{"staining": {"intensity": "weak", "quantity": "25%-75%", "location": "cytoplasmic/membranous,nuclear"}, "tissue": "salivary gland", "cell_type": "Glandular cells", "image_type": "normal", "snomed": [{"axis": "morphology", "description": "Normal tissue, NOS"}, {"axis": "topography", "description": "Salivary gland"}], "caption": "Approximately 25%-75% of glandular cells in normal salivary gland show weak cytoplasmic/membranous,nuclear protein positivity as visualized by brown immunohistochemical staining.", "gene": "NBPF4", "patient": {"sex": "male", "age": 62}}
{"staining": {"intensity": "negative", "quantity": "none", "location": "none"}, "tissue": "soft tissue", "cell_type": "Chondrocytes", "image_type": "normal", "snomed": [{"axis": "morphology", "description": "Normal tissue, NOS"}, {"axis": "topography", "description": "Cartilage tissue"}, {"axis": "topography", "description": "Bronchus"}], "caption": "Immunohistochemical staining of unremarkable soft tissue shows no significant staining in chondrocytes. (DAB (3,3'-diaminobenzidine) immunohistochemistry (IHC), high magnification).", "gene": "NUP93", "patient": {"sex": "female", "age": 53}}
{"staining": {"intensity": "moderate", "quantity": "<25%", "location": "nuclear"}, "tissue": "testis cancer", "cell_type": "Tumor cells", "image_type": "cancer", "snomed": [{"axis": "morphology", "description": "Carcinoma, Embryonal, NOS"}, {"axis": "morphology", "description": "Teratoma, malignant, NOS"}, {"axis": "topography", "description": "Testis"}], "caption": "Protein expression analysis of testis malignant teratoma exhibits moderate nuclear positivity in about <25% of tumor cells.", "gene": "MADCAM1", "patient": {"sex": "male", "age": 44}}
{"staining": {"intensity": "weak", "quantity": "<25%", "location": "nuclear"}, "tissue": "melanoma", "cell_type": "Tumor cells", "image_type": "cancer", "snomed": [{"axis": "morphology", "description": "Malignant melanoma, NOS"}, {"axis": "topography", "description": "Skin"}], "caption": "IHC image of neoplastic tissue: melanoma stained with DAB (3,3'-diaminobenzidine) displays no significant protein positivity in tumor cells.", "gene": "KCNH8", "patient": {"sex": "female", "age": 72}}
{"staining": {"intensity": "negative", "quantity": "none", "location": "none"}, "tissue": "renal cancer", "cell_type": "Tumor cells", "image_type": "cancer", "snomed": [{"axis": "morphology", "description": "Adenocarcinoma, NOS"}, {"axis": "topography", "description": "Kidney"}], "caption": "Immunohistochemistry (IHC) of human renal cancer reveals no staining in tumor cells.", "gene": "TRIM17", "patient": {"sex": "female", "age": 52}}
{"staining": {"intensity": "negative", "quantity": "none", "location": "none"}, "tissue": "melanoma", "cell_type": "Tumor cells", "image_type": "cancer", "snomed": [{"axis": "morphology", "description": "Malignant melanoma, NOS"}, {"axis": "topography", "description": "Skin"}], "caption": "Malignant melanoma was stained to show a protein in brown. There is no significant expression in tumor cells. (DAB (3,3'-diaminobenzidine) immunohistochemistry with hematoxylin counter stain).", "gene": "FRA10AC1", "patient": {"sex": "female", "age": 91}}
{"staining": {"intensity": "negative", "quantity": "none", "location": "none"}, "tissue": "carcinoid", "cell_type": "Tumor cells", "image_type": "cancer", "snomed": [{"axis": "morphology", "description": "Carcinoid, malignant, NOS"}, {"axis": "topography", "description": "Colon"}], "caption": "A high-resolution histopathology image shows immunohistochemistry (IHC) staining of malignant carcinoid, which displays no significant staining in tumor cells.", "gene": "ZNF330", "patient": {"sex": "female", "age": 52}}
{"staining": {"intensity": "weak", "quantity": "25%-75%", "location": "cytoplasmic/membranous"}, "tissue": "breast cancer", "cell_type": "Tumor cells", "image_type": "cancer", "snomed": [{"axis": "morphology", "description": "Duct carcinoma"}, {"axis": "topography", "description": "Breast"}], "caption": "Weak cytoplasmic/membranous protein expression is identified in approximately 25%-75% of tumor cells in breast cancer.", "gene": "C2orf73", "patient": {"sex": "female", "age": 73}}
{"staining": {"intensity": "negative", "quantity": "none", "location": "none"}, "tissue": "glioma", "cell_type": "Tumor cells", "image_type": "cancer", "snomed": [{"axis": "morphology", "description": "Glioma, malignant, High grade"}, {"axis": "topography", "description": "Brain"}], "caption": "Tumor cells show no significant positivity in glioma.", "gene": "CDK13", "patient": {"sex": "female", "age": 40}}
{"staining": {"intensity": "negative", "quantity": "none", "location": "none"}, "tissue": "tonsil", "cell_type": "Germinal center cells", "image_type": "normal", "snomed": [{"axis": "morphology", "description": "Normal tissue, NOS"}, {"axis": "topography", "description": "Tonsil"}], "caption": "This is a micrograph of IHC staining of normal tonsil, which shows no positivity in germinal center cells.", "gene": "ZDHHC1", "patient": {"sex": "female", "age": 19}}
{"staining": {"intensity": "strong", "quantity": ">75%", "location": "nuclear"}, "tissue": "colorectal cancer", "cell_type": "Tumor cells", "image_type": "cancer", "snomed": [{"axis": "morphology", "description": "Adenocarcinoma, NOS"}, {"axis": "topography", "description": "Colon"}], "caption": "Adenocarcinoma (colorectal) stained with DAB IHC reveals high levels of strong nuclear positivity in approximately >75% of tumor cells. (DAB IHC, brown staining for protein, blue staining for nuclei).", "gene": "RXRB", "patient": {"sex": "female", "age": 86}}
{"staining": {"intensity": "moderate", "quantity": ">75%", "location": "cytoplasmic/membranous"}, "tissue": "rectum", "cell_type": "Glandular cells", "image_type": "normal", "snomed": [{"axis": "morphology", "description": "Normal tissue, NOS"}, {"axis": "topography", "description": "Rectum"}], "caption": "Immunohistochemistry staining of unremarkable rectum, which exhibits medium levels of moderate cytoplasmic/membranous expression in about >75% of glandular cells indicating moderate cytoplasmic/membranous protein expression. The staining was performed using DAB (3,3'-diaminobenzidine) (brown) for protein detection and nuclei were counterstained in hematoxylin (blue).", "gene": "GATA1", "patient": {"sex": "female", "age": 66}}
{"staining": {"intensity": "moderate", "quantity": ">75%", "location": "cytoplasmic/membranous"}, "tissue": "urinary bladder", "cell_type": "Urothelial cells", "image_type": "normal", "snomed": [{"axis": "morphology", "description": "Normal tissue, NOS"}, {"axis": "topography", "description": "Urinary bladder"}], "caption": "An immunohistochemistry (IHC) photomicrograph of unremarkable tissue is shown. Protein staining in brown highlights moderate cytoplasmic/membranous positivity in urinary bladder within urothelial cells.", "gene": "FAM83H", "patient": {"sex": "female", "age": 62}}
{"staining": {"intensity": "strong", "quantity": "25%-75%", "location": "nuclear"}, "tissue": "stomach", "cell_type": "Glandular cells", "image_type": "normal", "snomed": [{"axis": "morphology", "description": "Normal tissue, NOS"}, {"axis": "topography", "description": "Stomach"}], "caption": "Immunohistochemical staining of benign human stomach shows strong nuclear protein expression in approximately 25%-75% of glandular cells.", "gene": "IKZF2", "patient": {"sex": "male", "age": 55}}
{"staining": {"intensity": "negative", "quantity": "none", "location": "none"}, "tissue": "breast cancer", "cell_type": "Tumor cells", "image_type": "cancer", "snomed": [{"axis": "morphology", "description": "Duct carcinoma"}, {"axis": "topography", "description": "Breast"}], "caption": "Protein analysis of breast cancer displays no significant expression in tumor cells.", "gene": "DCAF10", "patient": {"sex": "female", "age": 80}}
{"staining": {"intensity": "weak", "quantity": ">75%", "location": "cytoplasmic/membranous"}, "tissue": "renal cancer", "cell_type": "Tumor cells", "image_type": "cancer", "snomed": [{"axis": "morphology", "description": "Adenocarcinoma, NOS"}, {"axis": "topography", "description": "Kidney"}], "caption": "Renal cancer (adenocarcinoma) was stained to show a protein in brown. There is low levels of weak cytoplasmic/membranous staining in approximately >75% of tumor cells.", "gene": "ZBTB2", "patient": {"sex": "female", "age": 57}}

● Your goal:
The answer must be every line of the records that holds the string "Colon".

● Answer to the exercise:
{"staining": {"intensity": "negative", "quantity": "none", "location": "none"}, "tissue": "carcinoid", "cell_type": "Tumor cells", "image_type": "cancer", "snomed": [{"axis": "morphology", "description": "Carcinoid, malignant, NOS"}, {"axis": "topography", "description": "Colon"}], "caption": "A high-resolution histopathology image shows immunohistochemistry (IHC) staining of malignant carcinoid, which displays no significant staining in tumor cells.", "gene": "ZNF330", "patient": {"sex": "female", "age": 52}}
{"staining": {"intensity": "strong", "quantity": ">75%", "location": "nuclear"}, "tissue": "colorectal cancer", "cell_type": "Tumor cells", "image_type": "cancer", "snomed": [{"axis": "morphology", "description": "Adenocarcinoma, NOS"}, {"axis": "topography", "description": "Colon"}], "caption": "Adenocarcinoma (colorectal) stained with DAB IHC reveals high levels of strong nuclear positivity in approximately >75% of tumor cells. (DAB IHC, brown staining for protein, blue staining for nuclei).", "gene": "RXRB", "patient": {"sex": "female", "age": 86}}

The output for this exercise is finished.